[Provided passage]:
══════

Midterm Exam Study Guide | ANLP Fall 2017
This page provides a list of concepts you should be familiar with and questions you should be able to answer if you are thoroughly familiar with the material in the course. It is safe to assume that if you have a good grasp of everything listed here, you will do well on the exam. However, we cannot guarantee that only the topics mentioned here, and nothing else, will appear on the exam.
How to review
You should review the lecture slides, quizzes, and homework assignments. The readings should be helpful as well. If there are topics that you are not clear on from these resources, please ask on the discussion board, in office hours, or in the review session.
Exam procedures
The exam will be completed without use of a laptop, calculator, or textbook/reference materials.
Scope of the midterm
Everything in the course up through the perceptron is fair game. Part-of-speech tagging and HMMs will not be covered in the midterm.
Text Processing
You should be able to write and interpret Python-style regular expressions with the following components:
- string delimiters:
^
$
- optionality/repetition operators:
|
?

══════

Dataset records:
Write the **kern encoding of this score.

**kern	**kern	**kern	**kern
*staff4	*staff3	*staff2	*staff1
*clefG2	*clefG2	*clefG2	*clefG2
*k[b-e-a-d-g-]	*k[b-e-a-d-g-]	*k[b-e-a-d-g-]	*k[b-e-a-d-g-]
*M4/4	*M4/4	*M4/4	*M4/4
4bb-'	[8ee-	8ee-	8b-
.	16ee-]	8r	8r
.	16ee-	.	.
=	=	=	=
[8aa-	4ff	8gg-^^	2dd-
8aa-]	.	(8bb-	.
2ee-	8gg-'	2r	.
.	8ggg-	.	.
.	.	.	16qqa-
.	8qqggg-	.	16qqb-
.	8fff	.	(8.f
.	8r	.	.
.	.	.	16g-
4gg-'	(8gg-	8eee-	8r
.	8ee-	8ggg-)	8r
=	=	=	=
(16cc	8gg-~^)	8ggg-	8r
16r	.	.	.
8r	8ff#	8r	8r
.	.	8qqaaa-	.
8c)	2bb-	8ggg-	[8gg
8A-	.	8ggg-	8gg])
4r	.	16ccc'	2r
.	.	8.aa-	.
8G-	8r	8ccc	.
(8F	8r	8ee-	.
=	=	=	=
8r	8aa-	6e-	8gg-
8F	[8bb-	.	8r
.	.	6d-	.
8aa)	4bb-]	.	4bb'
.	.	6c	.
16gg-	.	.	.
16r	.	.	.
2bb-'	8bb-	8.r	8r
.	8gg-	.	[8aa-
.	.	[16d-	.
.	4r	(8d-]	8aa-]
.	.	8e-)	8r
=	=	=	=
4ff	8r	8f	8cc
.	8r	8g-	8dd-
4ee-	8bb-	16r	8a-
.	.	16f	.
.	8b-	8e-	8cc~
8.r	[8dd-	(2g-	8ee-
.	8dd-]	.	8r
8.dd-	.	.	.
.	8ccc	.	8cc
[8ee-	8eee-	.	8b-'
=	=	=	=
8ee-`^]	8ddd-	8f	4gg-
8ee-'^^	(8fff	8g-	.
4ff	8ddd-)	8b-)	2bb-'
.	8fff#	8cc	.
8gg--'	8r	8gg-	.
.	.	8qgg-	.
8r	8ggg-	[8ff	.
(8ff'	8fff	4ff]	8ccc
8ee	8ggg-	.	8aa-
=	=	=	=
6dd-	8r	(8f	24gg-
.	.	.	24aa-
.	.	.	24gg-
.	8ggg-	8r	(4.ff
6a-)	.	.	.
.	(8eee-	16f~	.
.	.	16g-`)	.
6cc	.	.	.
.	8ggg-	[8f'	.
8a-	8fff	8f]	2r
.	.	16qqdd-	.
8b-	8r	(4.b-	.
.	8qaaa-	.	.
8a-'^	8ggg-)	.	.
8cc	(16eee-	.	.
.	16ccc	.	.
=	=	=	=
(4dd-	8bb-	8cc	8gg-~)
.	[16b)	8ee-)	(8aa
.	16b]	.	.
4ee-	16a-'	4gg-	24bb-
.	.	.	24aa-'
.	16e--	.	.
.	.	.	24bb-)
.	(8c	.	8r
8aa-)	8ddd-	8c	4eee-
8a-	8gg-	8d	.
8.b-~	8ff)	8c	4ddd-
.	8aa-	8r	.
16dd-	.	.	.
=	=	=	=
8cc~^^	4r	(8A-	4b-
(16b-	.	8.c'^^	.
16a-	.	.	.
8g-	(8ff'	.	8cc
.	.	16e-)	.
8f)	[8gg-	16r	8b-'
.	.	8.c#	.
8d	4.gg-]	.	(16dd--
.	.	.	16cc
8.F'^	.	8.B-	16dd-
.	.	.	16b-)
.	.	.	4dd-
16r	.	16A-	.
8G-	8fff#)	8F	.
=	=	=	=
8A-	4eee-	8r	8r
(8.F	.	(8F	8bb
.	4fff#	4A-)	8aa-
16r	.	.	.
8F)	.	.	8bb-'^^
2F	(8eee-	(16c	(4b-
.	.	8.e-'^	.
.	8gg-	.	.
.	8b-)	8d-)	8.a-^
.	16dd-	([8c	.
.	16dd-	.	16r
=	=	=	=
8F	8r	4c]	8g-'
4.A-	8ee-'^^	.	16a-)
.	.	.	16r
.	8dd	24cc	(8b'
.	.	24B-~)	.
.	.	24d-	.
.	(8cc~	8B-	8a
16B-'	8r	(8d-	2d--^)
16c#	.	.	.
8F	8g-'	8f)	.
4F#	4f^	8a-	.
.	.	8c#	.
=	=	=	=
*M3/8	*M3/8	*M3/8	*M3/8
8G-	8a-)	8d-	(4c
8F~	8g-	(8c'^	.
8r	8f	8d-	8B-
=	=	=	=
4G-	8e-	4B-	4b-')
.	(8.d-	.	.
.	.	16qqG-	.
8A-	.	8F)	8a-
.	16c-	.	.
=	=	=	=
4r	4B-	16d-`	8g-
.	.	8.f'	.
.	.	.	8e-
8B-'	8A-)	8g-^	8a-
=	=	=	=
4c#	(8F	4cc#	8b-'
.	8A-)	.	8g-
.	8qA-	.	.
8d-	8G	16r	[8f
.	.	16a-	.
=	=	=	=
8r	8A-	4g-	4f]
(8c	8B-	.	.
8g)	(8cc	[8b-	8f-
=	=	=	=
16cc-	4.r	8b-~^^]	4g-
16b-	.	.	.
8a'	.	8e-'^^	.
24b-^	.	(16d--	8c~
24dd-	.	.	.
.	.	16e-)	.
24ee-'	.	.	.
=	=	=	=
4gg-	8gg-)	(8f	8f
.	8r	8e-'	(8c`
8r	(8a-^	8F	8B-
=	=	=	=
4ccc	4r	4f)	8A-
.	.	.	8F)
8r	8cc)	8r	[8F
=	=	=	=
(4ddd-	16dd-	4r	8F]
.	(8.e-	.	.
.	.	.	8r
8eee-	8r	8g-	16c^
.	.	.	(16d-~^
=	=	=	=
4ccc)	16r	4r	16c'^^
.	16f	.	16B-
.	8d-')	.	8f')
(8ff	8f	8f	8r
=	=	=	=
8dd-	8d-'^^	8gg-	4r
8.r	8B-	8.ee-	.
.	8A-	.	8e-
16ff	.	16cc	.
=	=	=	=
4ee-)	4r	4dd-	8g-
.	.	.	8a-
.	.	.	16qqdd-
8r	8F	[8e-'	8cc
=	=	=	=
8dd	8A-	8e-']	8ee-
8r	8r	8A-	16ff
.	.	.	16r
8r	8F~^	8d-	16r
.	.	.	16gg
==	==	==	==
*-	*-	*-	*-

══════

[Aim]: According to the study guide, which two topics will not be covered on the midterm? This data has no connection to the study guide.

[Response]: Part-of-speech tagging and HMMs.